Czterech policjantów i dwóch cywilów w szpitalu. W Słupsku na ulicy Tuwima kierowca staranował policyjną blokadę. 43-letni mężczyzna nie zatrzymał się do kontroli, gdy przejechał skrzyżowanie na czerwonym świetle. Potem wjechał w policyjny radiowóz, a na końcu przejechał pasażera, który wypadł z terenowego mitsubishi – opowiadają świadkowie reporterowi Radia Gdańsk.
– Jechał bardzo szybko od ulicy Deotymy, tu na Tuwima w poprzek stanął radiowóz i policjantka próbował go zatrzymać. Otworzyła drzwi tego terenowego wozu i wyciągnęła pasażera, który wypadł ze środka. Wtedy kierowca mitsubishi ruszył i przejechał swojego kolegę, staranował radiowóz i policjantów. Potem na końcu nie miał gdzie uciekać, bo samochody w obu kierunkach stały na czerwonych światłach. Gonił go policjant z bronią, więcej nie widziałam, było pełno ludzi – opowiadają kobieta, która była świadkiem zdarzenia.
SPRAWCA BEZ PRAWA JAZDY
Mężczyzna staranował policyjną blokadę i dwa radiowozy. Czterech policjantów, w tym jedna funkcjonariuszka, zostało poszkodowanych.Przy próbie zatrzymania terenowego samochodu z auta wypadł też pasażer, który został przejechany przez uciekające mitsubishi. Policjanci wyszli już ze szpitala, ale dziś przejdą dodatkowe badania.

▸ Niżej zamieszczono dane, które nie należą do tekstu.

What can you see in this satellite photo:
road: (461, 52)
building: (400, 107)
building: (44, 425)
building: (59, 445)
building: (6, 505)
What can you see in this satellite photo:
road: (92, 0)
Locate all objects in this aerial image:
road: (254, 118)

43-latek uciekał, bo był pijany. Najpierw przejechał na czerwonym świetle skrzyżowanie na ulicy Deotymy. Nie reagował na sygnały policji, bo dwa dni wcześniej został zatrzymany za jazdę pod wpływem alkoholu. Wtedy policja zatrzymała mu prawo jazdy.
Komisarz Sebastian Cistowski z Komendy Miejskiej Policji w Słupsku poinformował, że postępowanie jest prowadzone w sprawie napaści na policjantów, spowodowania obrażeń ciała, prowadzenia samochodu pod wpływem alkoholu, ucieczki z miejsca popełnienia przestępstwa oraz prowadzenia samochodu bez uprawnień. Policja nie wyklucza, że będzie wnioskowa o tymczasowe aresztowanie 43-latka.